New York is a jungle of skyscrapers and we stepped out onto the roof—the sun-splashed uppermost tier. The tops of other skyscrapers were all around us, with spires and cell phone towers. Far below, Broadway looked as narrow as a bowling alley, the cars and buses were nickels and dimes, and the people crawled like beetles.

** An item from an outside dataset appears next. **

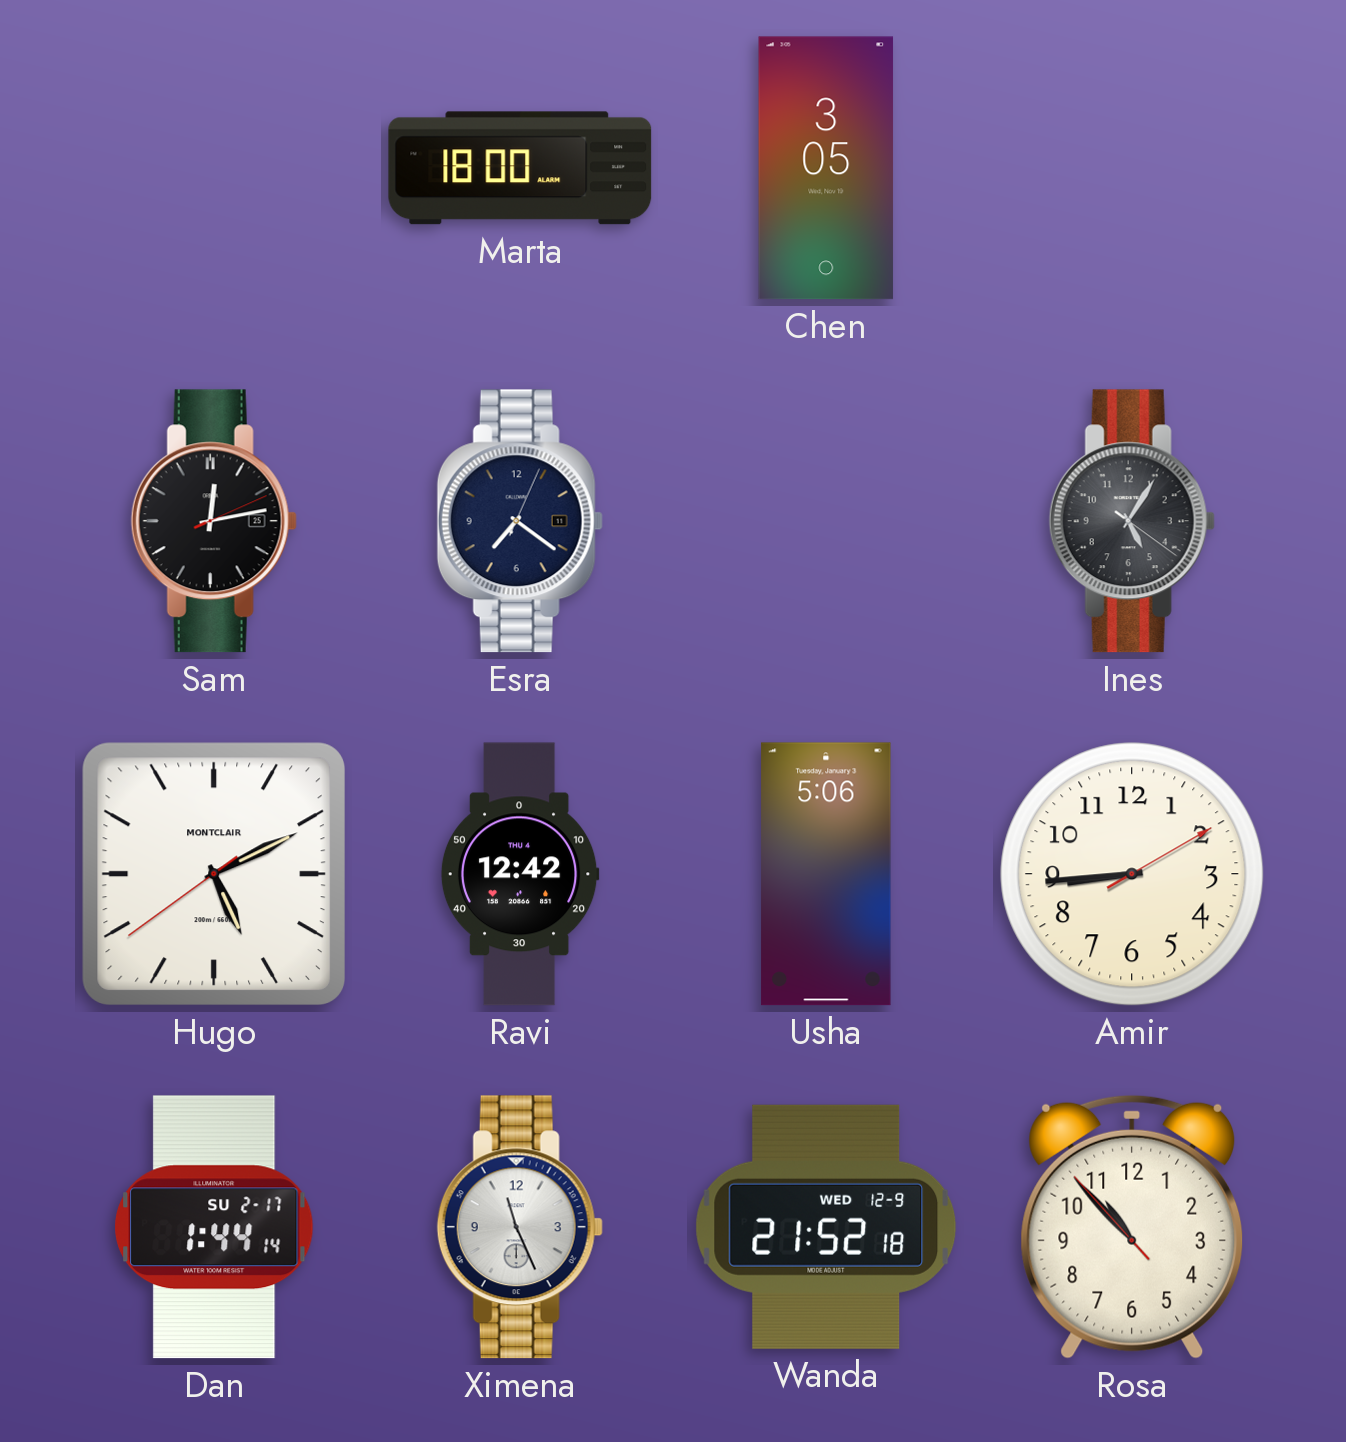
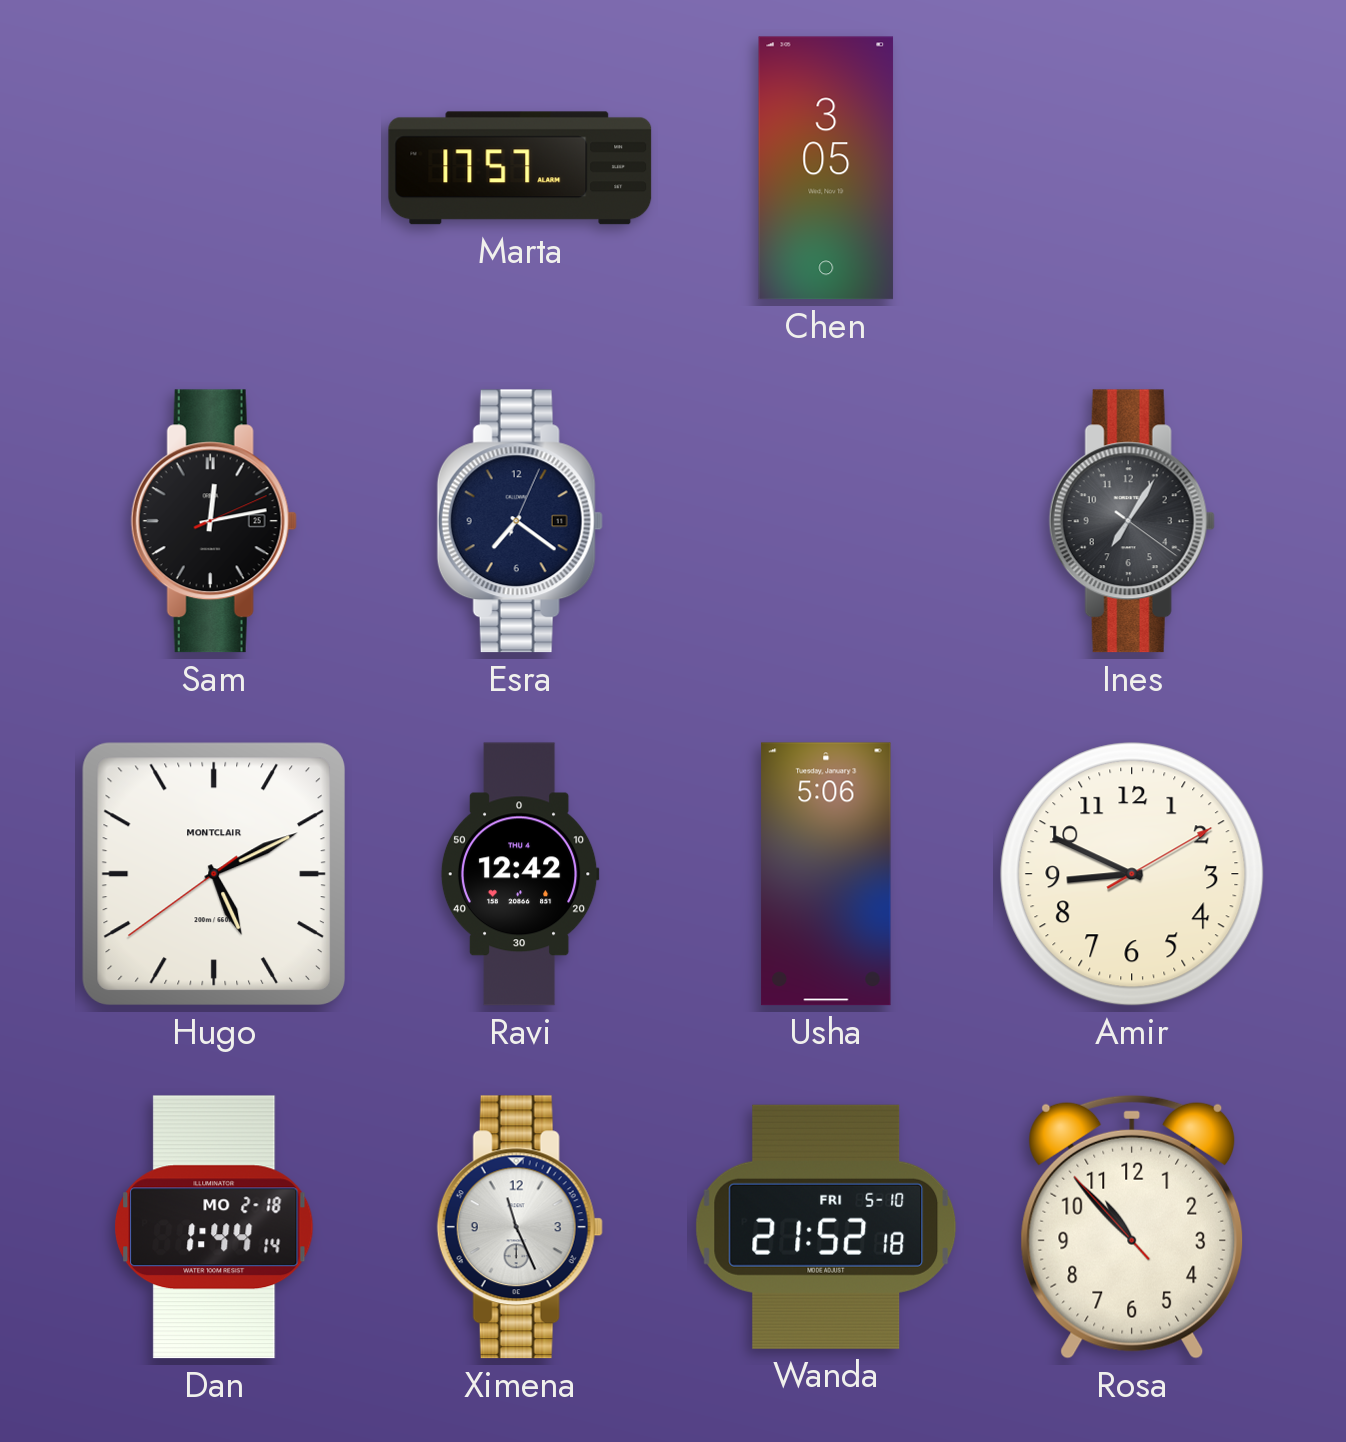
Marta: 18:00 -> 17:57
Ines: 5:05 -> 7:05
Amir: 8:44 -> 8:49
Dan date: SU 2-17 -> MO 2-18
Wanda date: WED 12-9 -> FRI 5-10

There was nothing up there—no furniture, no ladders or construction material, not even a bench. I guess they were afraid a strong wind might blow debris off the flat surface and onto the heads of pedestrians far below. I looked in every direction and didn’t spot my father. “There,” Liu suddenly said. “Oh my God.”
Dad was standing at the very edge of a corner of the roof, his back to us, looking down at the street below. We ran toward him, and with each step I dreaded that he would slip off and suddenly disappear right before our eyes. When we got close, Liu hung back. “You talk to him alone, Daniel.”
I stepped toward him, but didn’t have a clue what to say. “Hey, Dad, I thought I might find you up here,” I said, knowing how ridiculous it sounded.
He was facing south, looking down at lower Manhattan all the way to the Statue of Liberty raising her torch above New York Harbor. He didn’t turn his head at the sound of my voice. I wasn’t sure he even heard me.
“How are you doing?” I asked.
Long seconds dragged by. “Not too well,” he finally answered. And then, softly, “I’m sorry, Daniel.” I thought he might be turning to face me, but instead he pitched forward into nothingness.
33
I didn’t have time to think or feel afraid—I just stepped forward and caught him by the arm, and held on to him. We stood clinging together, at the edge of the roof above the great city that swept beneath and away in all directions. Dad was trembling so badly that I was afraid he might shake us both over the lip at any second.